There are two flaws affecting Bluetooth Low Energy (BLE) chips made by Texas Instrument that could expose enterprise networks to attacks within Bluetooth range. 

The bugs, tracked as CVE-2018-16986 and CVE-2018-7080, affect BLE chips used in a range of Cisco, Aruba, and Cisco-owned Meraki wireless access points. 

The Texas Instruments (TI) chips are commonly used within wi-fi access points for enterprise networks, but BLE chips in general are also used in retail, healthcare, and other smart home equipment. 

Researchers from security firm Armis who discovered the flaws focussed solely on BLE vulnerabilities in on wireless access points (AP), meaning the vulnerabilities could exist within other products not within scope.

They dubbed the flaws Bleedingbit because of one bit transmitted when BLE-equipped devices are connecting that can leak memory, which an attacker can use to install a backdoor on the affected BLE chip. 

The attacker can use the backdoor to install new firmware on the compromised device’s main processor and hop over to other BLE-enabled devices.  

“In the case of an access point, once the attacker gained control he can reach all networks served by it, regardless of any network segmentation.
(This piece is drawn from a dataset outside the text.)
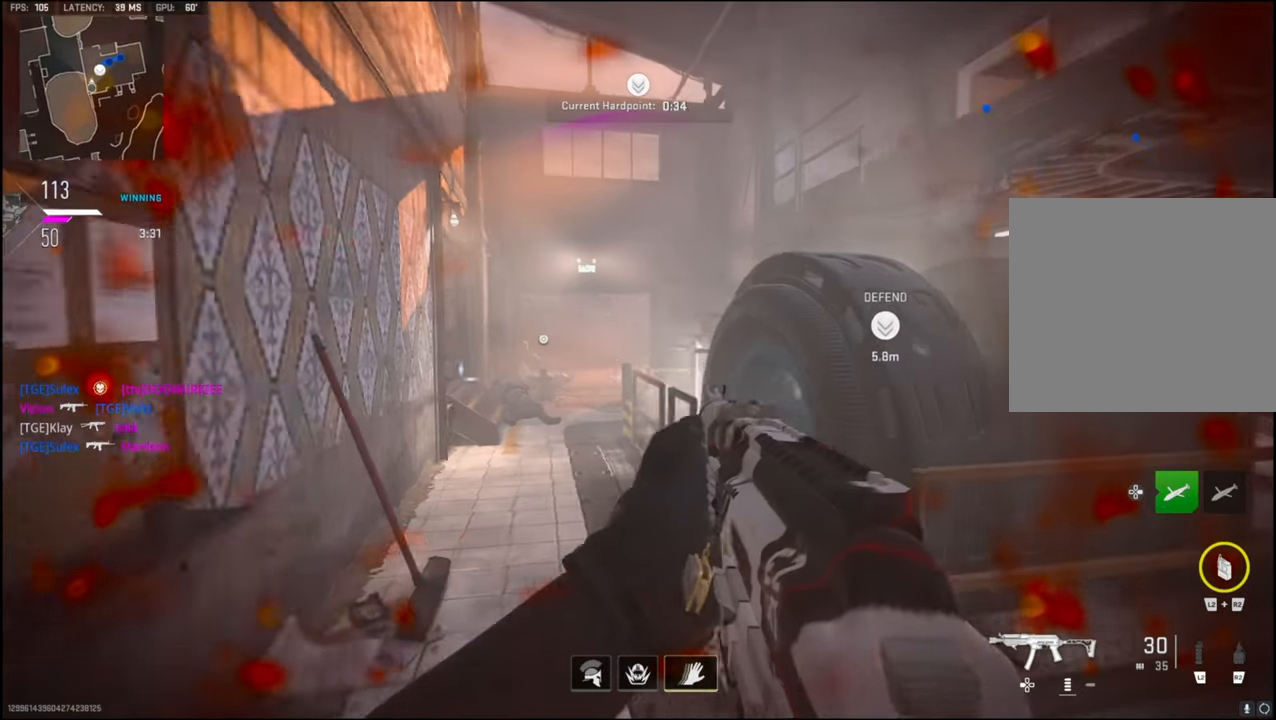
{"buttons": [], "left_stick": "down-left", "right_stick": "center", "events": []}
Furthermore, the attacker can use the device in his control to spread laterally to any other device in its vicinity, launching a truly airborne attack,” Armis researchers explained. 

The last major Bluetooth flaw company found was BlueBorne, which prompted a major cleanup effort by vendors of devices with a vulnerable Bluetooth stack running on Android, iOS, Windows, and Linux. 

The bug CVE-2018-16986 affects Cisco and Meraki wireless access points, while CVE-2018-7080 affects Aruba wireless access points. 

Read more: Cisco: hackers are attacking ASA and Firepower 0-day and there’s no patch

Texas InstrumentsCisco and have Aruba have published advisories acknowledging the flaws and credit Armis with reporting them. 

"An attacker who is able to exploit the vulnerability could install new, potentially malicious firmware into the AP's BLE radio and could then gain access to the AP's console port," said Aruba in its advisory. 

Cisco said that Aironet APs running software release 8.7.102.0 or 8.7.106.0 are vulnerable because these are the only releases that support BLE. Additionally, the AP is only vulnerable if BLE is active and BLE scan mode is enabled, and scan mode is disabled by default. 

Cisco has confirmed the follow products are vulnerable: Aironet 1800s Active Sensor; Aironet 1815t Series Access Points; Aironet 1830 Series Access Points; Aironet 1850 Series Access Points; Aironet 2800 Series Access Points; Aironet 3800 Series Access Points; and Aironet Access Points - Running Cisco IOS Software. 

Aruba gear affected include: AP-3xx and IAP-3xx series access points; AP-203R; AP-203RP; ArubaOS 6.4.4.x prior to 6.4.4.20; ArubaOS 6.5.3.x prior to 6.5.3.9; ArubaOS 6.5.4.x prior to 6.5.4.9; ArubaOS 8.x prior to 8.2.2.2; and ArubaOS 8.3.x prior to 8.3.0.4.